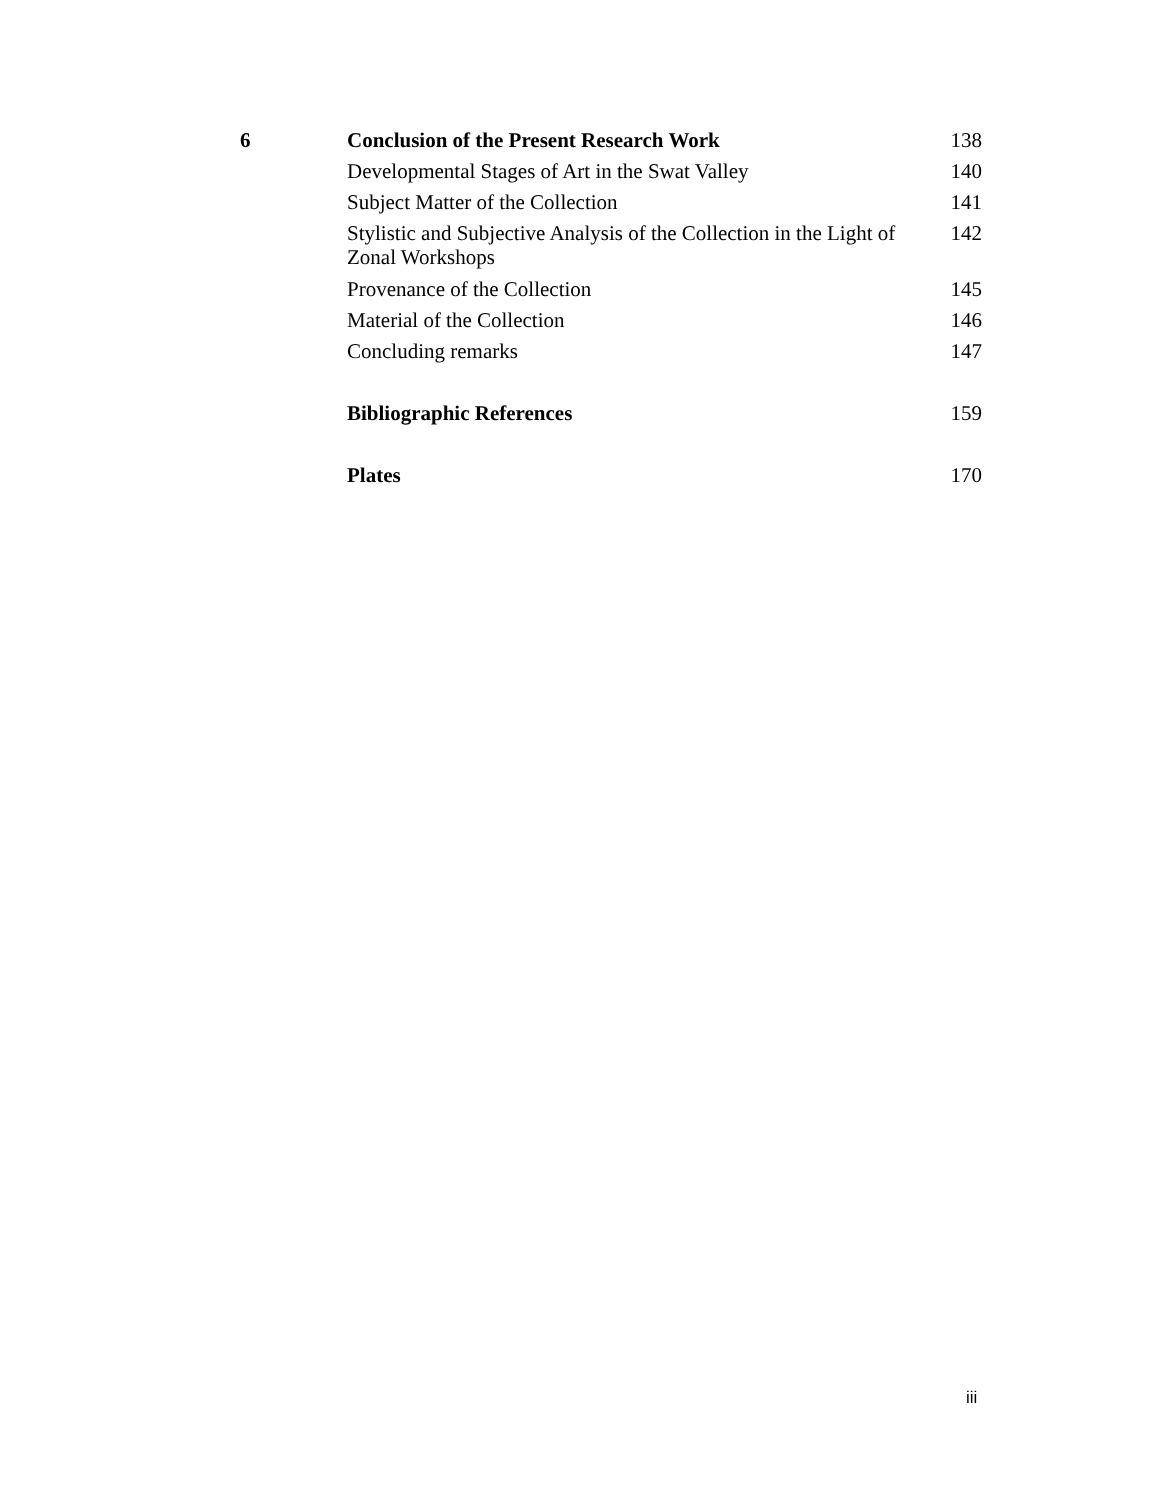| 6 | Conclusion of the Present Research Work | 138 |
| | Developmental Stages of Art in the Swat Valley | 140 |
| | Subject Matter of the Collection | 141 |
| | Stylistic and Subjective Analysis of the Collection in the Light of Zonal Workshops | 142 |
| | Provenance of the Collection | 145 |
| | Material of the Collection | 146 |
| | Concluding remarks | 147 |
| | Bibliographic References | 159 |
| | Plates | 170 |
iii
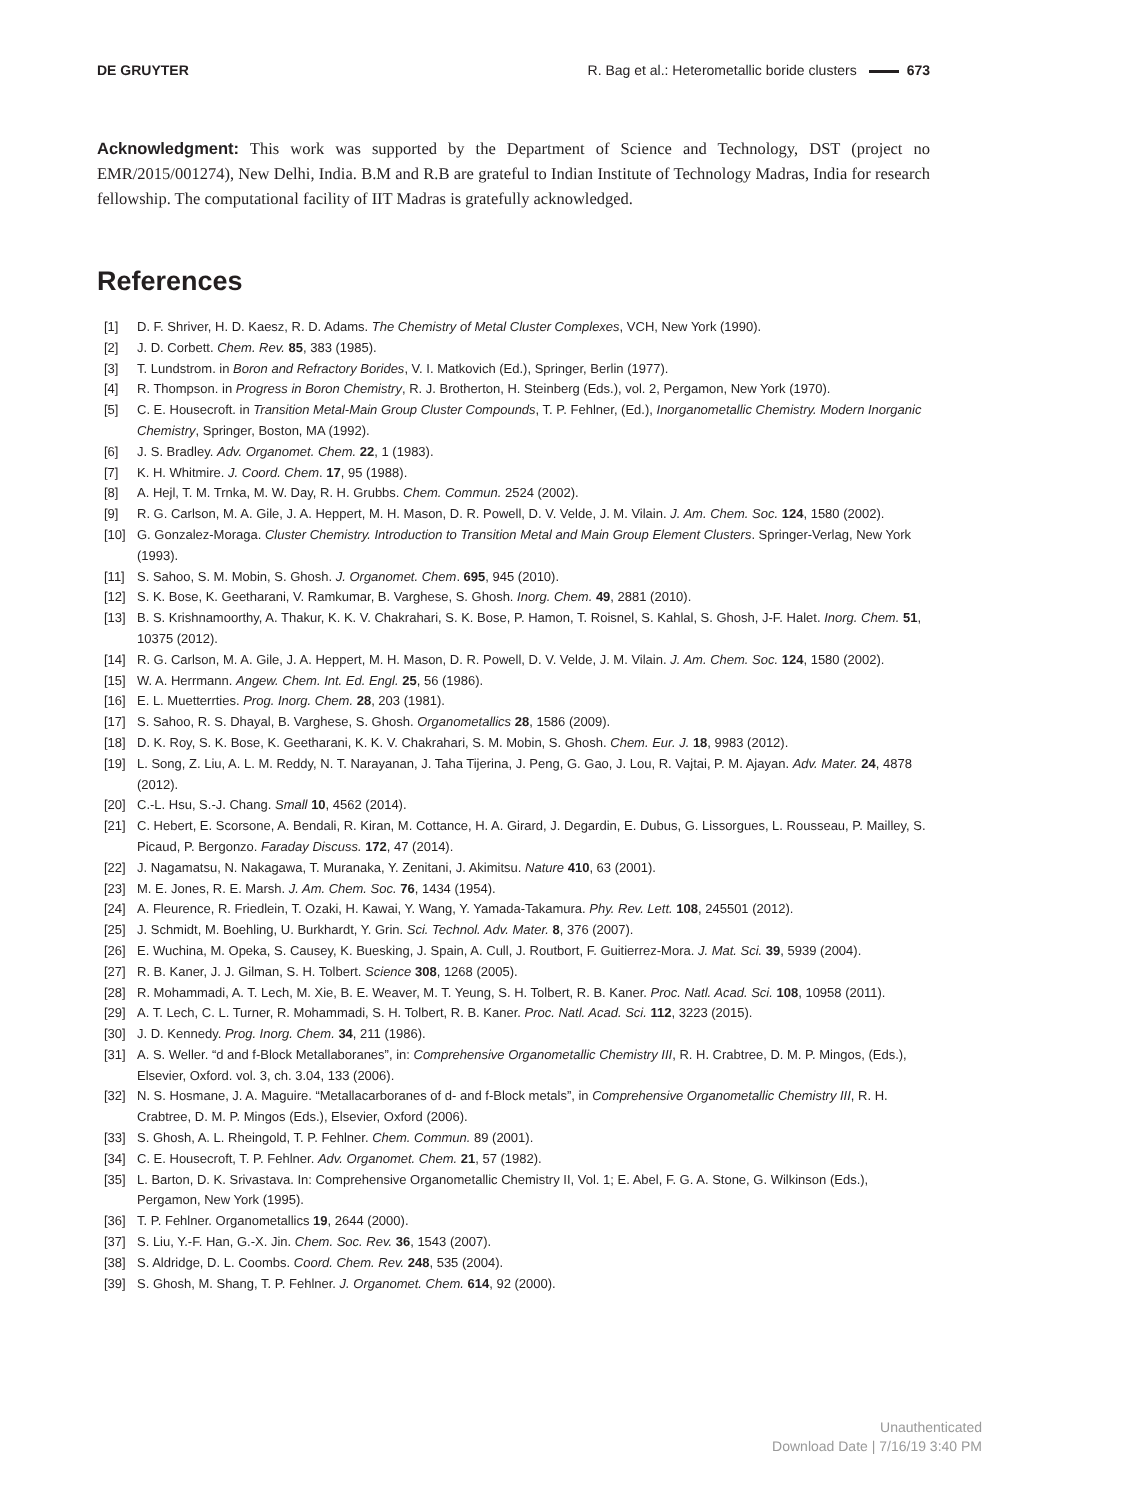DE GRUYTER R. Bag et al.: Heterometallic boride clusters 673
Acknowledgment: This work was supported by the Department of Science and Technology, DST (project no EMR/2015/001274), New Delhi, India. B.M and R.B are grateful to Indian Institute of Technology Madras, India for research fellowship. The computational facility of IIT Madras is gratefully acknowledged.
References
[1] D. F. Shriver, H. D. Kaesz, R. D. Adams. The Chemistry of Metal Cluster Complexes, VCH, New York (1990).
[2] J. D. Corbett. Chem. Rev. 85, 383 (1985).
[3] T. Lundstrom. in Boron and Refractory Borides, V. I. Matkovich (Ed.), Springer, Berlin (1977).
[4] R. Thompson. in Progress in Boron Chemistry, R. J. Brotherton, H. Steinberg (Eds.), vol. 2, Pergamon, New York (1970).
[5] C. E. Housecroft. in Transition Metal-Main Group Cluster Compounds, T. P. Fehlner, (Ed.), Inorganometallic Chemistry. Modern Inorganic Chemistry, Springer, Boston, MA (1992).
[6] J. S. Bradley. Adv. Organomet. Chem. 22, 1 (1983).
[7] K. H. Whitmire. J. Coord. Chem. 17, 95 (1988).
[8] A. Hejl, T. M. Trnka, M. W. Day, R. H. Grubbs. Chem. Commun. 2524 (2002).
[9] R. G. Carlson, M. A. Gile, J. A. Heppert, M. H. Mason, D. R. Powell, D. V. Velde, J. M. Vilain. J. Am. Chem. Soc. 124, 1580 (2002).
[10] G. Gonzalez-Moraga. Cluster Chemistry. Introduction to Transition Metal and Main Group Element Clusters. Springer-Verlag, New York (1993).
[11] S. Sahoo, S. M. Mobin, S. Ghosh. J. Organomet. Chem. 695, 945 (2010).
[12] S. K. Bose, K. Geetharani, V. Ramkumar, B. Varghese, S. Ghosh. Inorg. Chem. 49, 2881 (2010).
[13] B. S. Krishnamoorthy, A. Thakur, K. K. V. Chakrahari, S. K. Bose, P. Hamon, T. Roisnel, S. Kahlal, S. Ghosh, J-F. Halet. Inorg. Chem. 51, 10375 (2012).
[14] R. G. Carlson, M. A. Gile, J. A. Heppert, M. H. Mason, D. R. Powell, D. V. Velde, J. M. Vilain. J. Am. Chem. Soc. 124, 1580 (2002).
[15] W. A. Herrmann. Angew. Chem. Int. Ed. Engl. 25, 56 (1986).
[16] E. L. Muetterrties. Prog. Inorg. Chem. 28, 203 (1981).
[17] S. Sahoo, R. S. Dhayal, B. Varghese, S. Ghosh. Organometallics 28, 1586 (2009).
[18] D. K. Roy, S. K. Bose, K. Geetharani, K. K. V. Chakrahari, S. M. Mobin, S. Ghosh. Chem. Eur. J. 18, 9983 (2012).
[19] L. Song, Z. Liu, A. L. M. Reddy, N. T. Narayanan, J. Taha Tijerina, J. Peng, G. Gao, J. Lou, R. Vajtai, P. M. Ajayan. Adv. Mater. 24, 4878 (2012).
[20] C.-L. Hsu, S.-J. Chang. Small 10, 4562 (2014).
[21] C. Hebert, E. Scorsone, A. Bendali, R. Kiran, M. Cottance, H. A. Girard, J. Degardin, E. Dubus, G. Lissorgues, L. Rousseau, P. Mailley, S. Picaud, P. Bergonzo. Faraday Discuss. 172, 47 (2014).
[22] J. Nagamatsu, N. Nakagawa, T. Muranaka, Y. Zenitani, J. Akimitsu. Nature 410, 63 (2001).
[23] M. E. Jones, R. E. Marsh. J. Am. Chem. Soc. 76, 1434 (1954).
[24] A. Fleurence, R. Friedlein, T. Ozaki, H. Kawai, Y. Wang, Y. Yamada-Takamura. Phy. Rev. Lett. 108, 245501 (2012).
[25] J. Schmidt, M. Boehling, U. Burkhardt, Y. Grin. Sci. Technol. Adv. Mater. 8, 376 (2007).
[26] E. Wuchina, M. Opeka, S. Causey, K. Buesking, J. Spain, A. Cull, J. Routbort, F. Guitierrez-Mora. J. Mat. Sci. 39, 5939 (2004).
[27] R. B. Kaner, J. J. Gilman, S. H. Tolbert. Science 308, 1268 (2005).
[28] R. Mohammadi, A. T. Lech, M. Xie, B. E. Weaver, M. T. Yeung, S. H. Tolbert, R. B. Kaner. Proc. Natl. Acad. Sci. 108, 10958 (2011).
[29] A. T. Lech, C. L. Turner, R. Mohammadi, S. H. Tolbert, R. B. Kaner. Proc. Natl. Acad. Sci. 112, 3223 (2015).
[30] J. D. Kennedy. Prog. Inorg. Chem. 34, 211 (1986).
[31] A. S. Weller. “d and f-Block Metallaboranes”, in: Comprehensive Organometallic Chemistry III, R. H. Crabtree, D. M. P. Mingos, (Eds.), Elsevier, Oxford. vol. 3, ch. 3.04, 133 (2006).
[32] N. S. Hosmane, J. A. Maguire. “Metallacarboranes of d- and f-Block metals”, in Comprehensive Organometallic Chemistry III, R. H. Crabtree, D. M. P. Mingos (Eds.), Elsevier, Oxford (2006).
[33] S. Ghosh, A. L. Rheingold, T. P. Fehlner. Chem. Commun. 89 (2001).
[34] C. E. Housecroft, T. P. Fehlner. Adv. Organomet. Chem. 21, 57 (1982).
[35] L. Barton, D. K. Srivastava. In: Comprehensive Organometallic Chemistry II, Vol. 1; E. Abel, F. G. A. Stone, G. Wilkinson (Eds.), Pergamon, New York (1995).
[36] T. P. Fehlner. Organometallics 19, 2644 (2000).
[37] S. Liu, Y.-F. Han, G.-X. Jin. Chem. Soc. Rev. 36, 1543 (2007).
[38] S. Aldridge, D. L. Coombs. Coord. Chem. Rev. 248, 535 (2004).
[39] S. Ghosh, M. Shang, T. P. Fehlner. J. Organomet. Chem. 614, 92 (2000).
Unauthenticated
Download Date | 7/16/19 3:40 PM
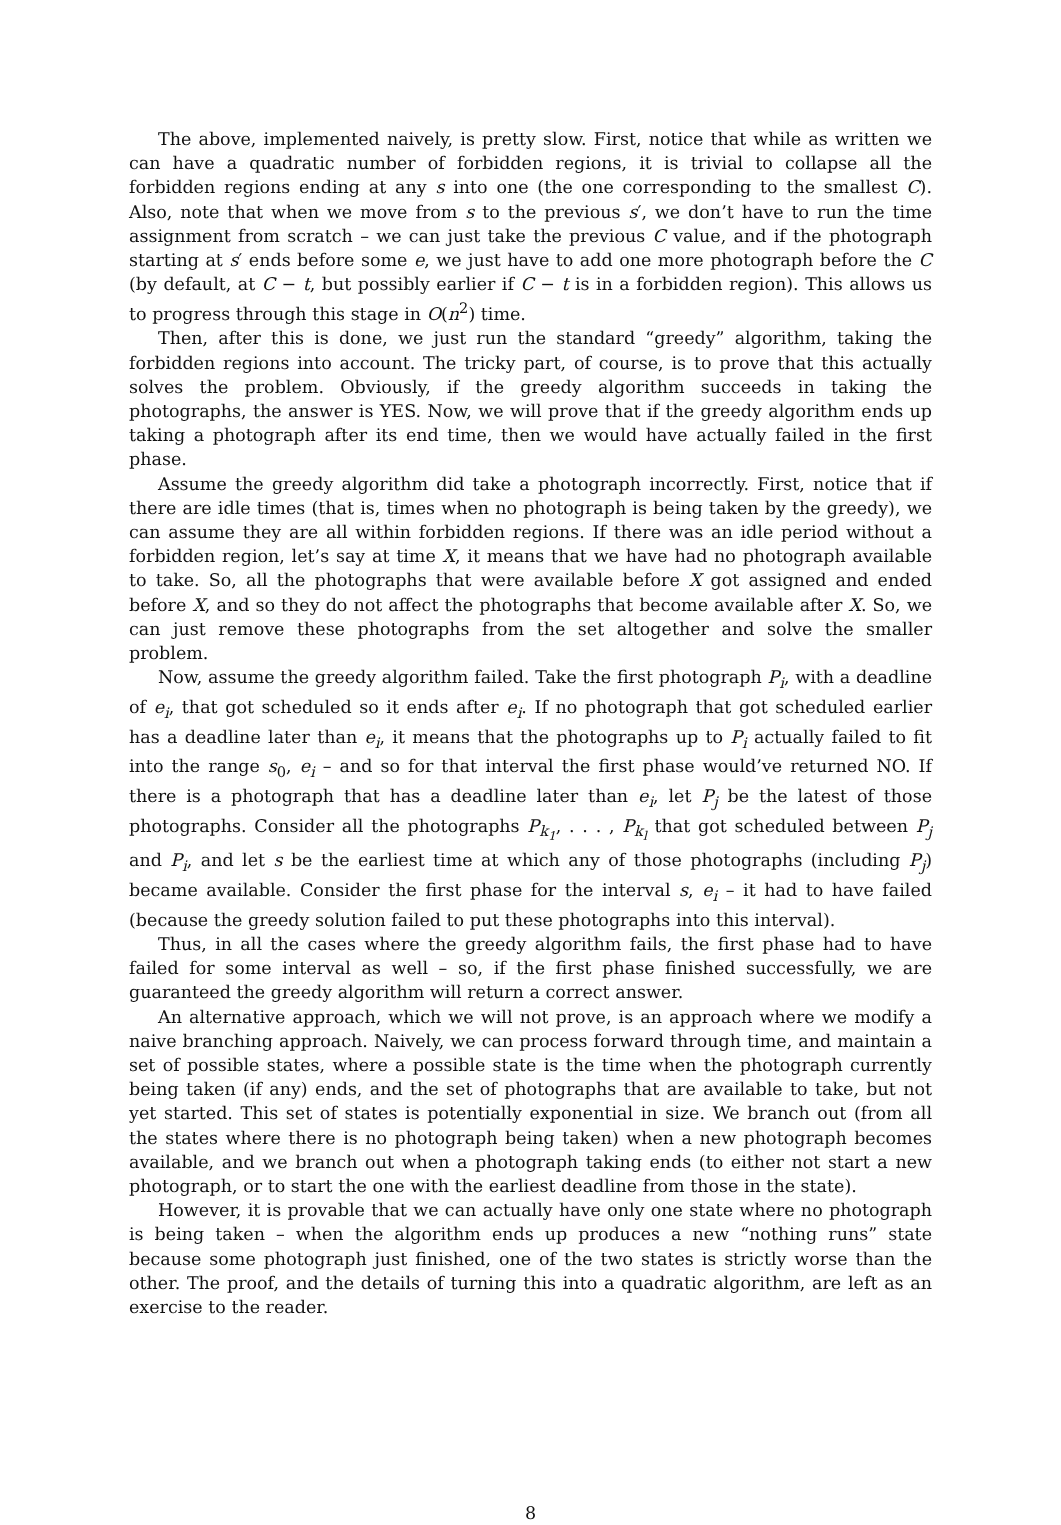The above, implemented naively, is pretty slow. First, notice that while as written we can have a quadratic number of forbidden regions, it is trivial to collapse all the forbidden regions ending at any s into one (the one corresponding to the smallest C). Also, note that when we move from s to the previous s′, we don’t have to run the time assignment from scratch – we can just take the previous C value, and if the photograph starting at s′ ends before some e, we just have to add one more photograph before the C (by default, at C − t, but possibly earlier if C − t is in a forbidden region). This allows us to progress through this stage in O(n<sup>2</sup>) time.
Then, after this is done, we just run the standard “greedy” algorithm, taking the forbidden regions into account. The tricky part, of course, is to prove that this actually solves the problem. Obviously, if the greedy algorithm succeeds in taking the photographs, the answer is YES. Now, we will prove that if the greedy algorithm ends up taking a photograph after its end time, then we would have actually failed in the first phase.
Assume the greedy algorithm did take a photograph incorrectly. First, notice that if there are idle times (that is, times when no photograph is being taken by the greedy), we can assume they are all within forbidden regions. If there was an idle period without a forbidden region, let’s say at time X, it means that we have had no photograph available to take. So, all the photographs that were available before X got assigned and ended before X, and so they do not affect the photographs that become available after X. So, we can just remove these photographs from the set altogether and solve the smaller problem.
Now, assume the greedy algorithm failed. Take the first photograph P<sub>i</sub>, with a deadline of e<sub>i</sub>, that got scheduled so it ends after e<sub>i</sub>. If no photograph that got scheduled earlier has a deadline later than e<sub>i</sub>, it means that the photographs up to P<sub>i</sub> actually failed to fit into the range s<sub>0</sub>, e<sub>i</sub> – and so for that interval the first phase would’ve returned NO. If there is a photograph that has a deadline later than e<sub>i</sub>, let P<sub>j</sub> be the latest of those photographs. Consider all the photographs P<sub>k<sub>1</sub></sub>, . . . , P<sub>k<sub>l</sub></sub> that got scheduled between P<sub>j</sub> and P<sub>i</sub>, and let s be the earliest time at which any of those photographs (including P<sub>j</sub>) became available. Consider the first phase for the interval s, e<sub>i</sub> – it had to have failed (because the greedy solution failed to put these photographs into this interval).
Thus, in all the cases where the greedy algorithm fails, the first phase had to have failed for some interval as well – so, if the first phase finished successfully, we are guaranteed the greedy algorithm will return a correct answer.
An alternative approach, which we will not prove, is an approach where we modify a naive branching approach. Naively, we can process forward through time, and maintain a set of possible states, where a possible state is the time when the photograph currently being taken (if any) ends, and the set of photographs that are available to take, but not yet started. This set of states is potentially exponential in size. We branch out (from all the states where there is no photograph being taken) when a new photograph becomes available, and we branch out when a photograph taking ends (to either not start a new photograph, or to start the one with the earliest deadline from those in the state).
However, it is provable that we can actually have only one state where no photograph is being taken – when the algorithm ends up produces a new “nothing runs” state because some photograph just finished, one of the two states is strictly worse than the other. The proof, and the details of turning this into a quadratic algorithm, are left as an exercise to the reader.
8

==============================

- [What to work on]
Take from the listing above each line in which the string "Tolbert" is found.

- [Response box]
[27] R. B. Kaner, J. J. Gilman, S. H. Tolbert. Science 308, 1268 (2005).
[28] R. Mohammadi, A. T. Lech, M. Xie, B. E. Weaver, M. T. Yeung, S. H. Tolbert, R. B. Kaner. Proc. Natl. Acad. Sci. 108, 10958 (2011).
[29] A. T. Lech, C. L. Turner, R. Mohammadi, S. H. Tolbert, R. B. Kaner. Proc. Natl. Acad. Sci. 112, 3223 (2015).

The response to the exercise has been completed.